Lib Dems angling for an NHS bill consolation prize

THE Liberal Democrats are gunning for a run of concessions on the government’s NHS policy as consolation for their drubbing in local elections last week, with deputy prime minister Nick Clegg yesterday threatening to veto the bill.

“No bill is better than a bad bill,” Clegg said of the NHS policy that is currently being revised. “I don’t think the bill can go on as it is.”

His comments coincided with remarks by Liberal Democrat deputy leader Simon Hughes that the NHS policy as it stands was “wasn’t what we agreed in the coalition agreement”.

Clegg also threw into doubt one of the flagship elements of the policy – that GPs would have to take charge of a budget and commission healthcare services. He said that GPs commissioning could be voluntary – a significant shift in policy.
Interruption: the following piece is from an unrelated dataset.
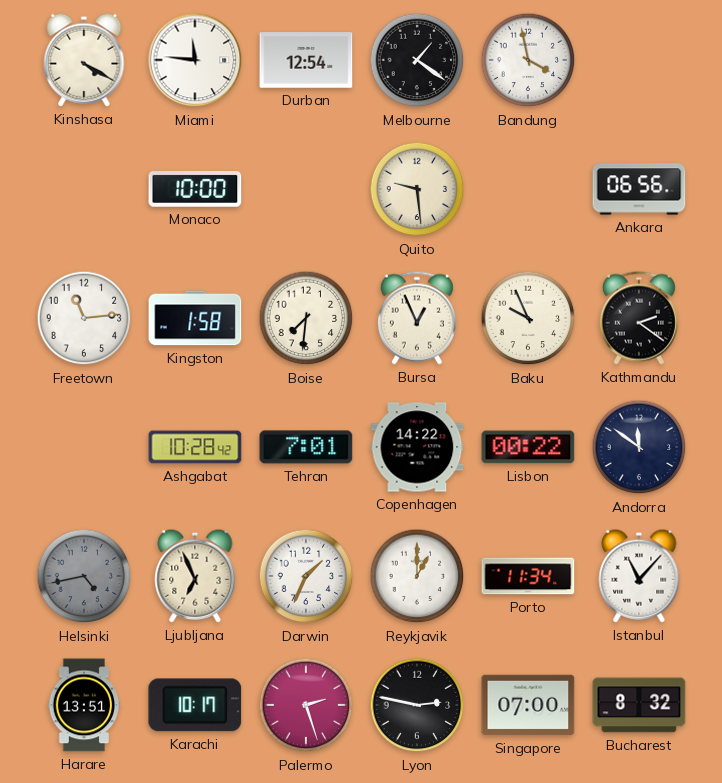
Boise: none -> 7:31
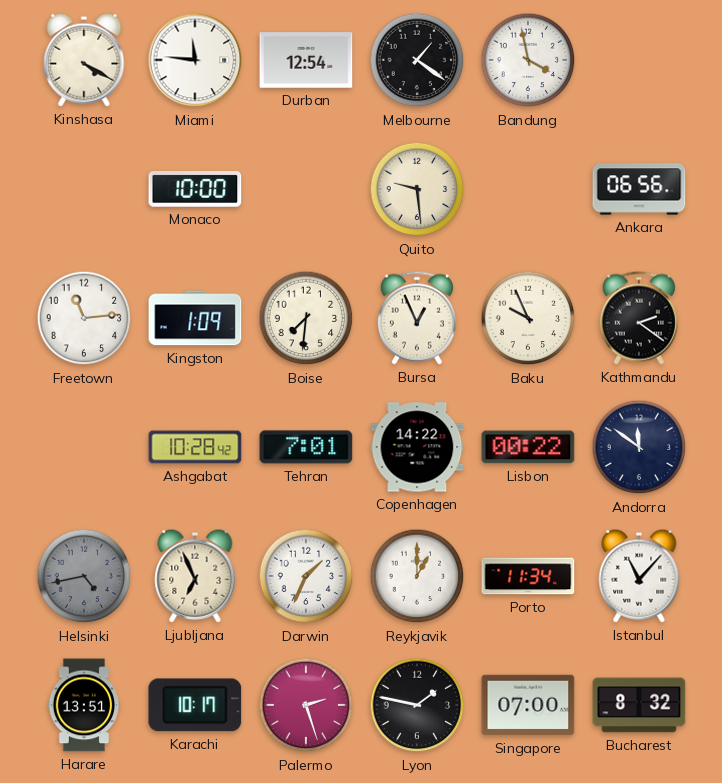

Any sign that the Tories are prepared to make a run of concessions to Liberal Democrats on policy will enrage backbench Conservatives, who believe that prime minister David Cameron should take advantage of his coalition allies’ weakness to pursue a more Tory agenda.

There was little relief for the Liberal Democrats in last week’s votes. They lost 695 council seats and were humiliated in a referendum on the AV voting system, which saw the Lib Dem-backed voting reform rejected by 68 per cent to 32 per cent.

The defeats leave Clegg badly in need of a trophy to show for having signed up his party to the coalition.